Clarke had no comment on the settlement. Amuso, Toy-Dragoni and Gibson could not be reached for comment.

"Rules for public comment periods are meant to maintain time limits and protect each speaker's right to be heard, not police which viewpoints are expressed. Pennsbury's rules were so vague and subjective that the board could effectively shut down any speech they didn't like, and that's exactly what they did," said Del Kolde, senior attorney at the Institute for Free Speech.

Gura said other school boards should "take note."

"Rules for public comments must respect the First Amendment rights of speakers. If you are limiting which opinions may be shared, you’ll be held liable for violating First Amendment rights,” said Gura.

Daly declined to comment on the settlement until it had been signed by all parties.

In a statement on the Institute for Free Speech website, plaintiff Simon Campbell, a former Pennsbury School Board member, said: “This lawsuit serves as a valuable civics lesson for America’s public school students. Pennsbury’s censorship-promoting school board is not above the law.
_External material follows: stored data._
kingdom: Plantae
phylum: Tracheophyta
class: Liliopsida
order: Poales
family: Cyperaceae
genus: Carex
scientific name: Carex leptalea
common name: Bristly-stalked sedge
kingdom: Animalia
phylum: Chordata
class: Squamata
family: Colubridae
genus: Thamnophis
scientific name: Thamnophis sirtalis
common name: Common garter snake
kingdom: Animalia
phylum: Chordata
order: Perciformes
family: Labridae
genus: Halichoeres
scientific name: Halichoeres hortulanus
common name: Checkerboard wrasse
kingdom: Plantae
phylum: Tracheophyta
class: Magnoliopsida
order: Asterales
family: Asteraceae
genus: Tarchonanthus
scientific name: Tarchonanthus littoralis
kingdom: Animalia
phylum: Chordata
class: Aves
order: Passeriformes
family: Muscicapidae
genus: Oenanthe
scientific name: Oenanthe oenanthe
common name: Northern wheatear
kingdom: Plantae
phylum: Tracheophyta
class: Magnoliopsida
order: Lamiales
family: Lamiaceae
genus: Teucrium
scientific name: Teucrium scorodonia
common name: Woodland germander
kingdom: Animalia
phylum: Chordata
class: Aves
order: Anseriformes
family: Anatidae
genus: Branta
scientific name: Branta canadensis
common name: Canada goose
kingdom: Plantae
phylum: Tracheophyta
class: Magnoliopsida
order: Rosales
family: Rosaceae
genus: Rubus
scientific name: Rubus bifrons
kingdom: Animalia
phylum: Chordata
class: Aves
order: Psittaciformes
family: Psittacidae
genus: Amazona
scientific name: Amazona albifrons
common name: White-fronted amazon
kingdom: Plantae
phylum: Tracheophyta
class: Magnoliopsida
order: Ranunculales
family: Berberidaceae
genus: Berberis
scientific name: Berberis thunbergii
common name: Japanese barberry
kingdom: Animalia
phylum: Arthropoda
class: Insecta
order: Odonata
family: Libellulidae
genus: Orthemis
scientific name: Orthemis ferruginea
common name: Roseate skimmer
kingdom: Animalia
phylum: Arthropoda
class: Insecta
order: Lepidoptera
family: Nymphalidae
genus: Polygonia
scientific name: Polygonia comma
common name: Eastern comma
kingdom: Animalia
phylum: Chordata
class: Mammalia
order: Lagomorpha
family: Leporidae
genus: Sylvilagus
When government officials strive to silence the First Amendment rights of American citizens, those officials can be held liable in federal court.”

The Pennsylvania School Boards Association has taken note of the Pennsbury developments. “PSBA recognizes the importance of the right to freedom of speech, as do our members. We draft policy guides based on state and federal laws and regulations and the court decisions that interpret those laws and regulations. The association advises districts to work with their school solicitor to further develop and implement the policy based on their unique school community and district operations," said spokeswoman Mackenzie Arcuri.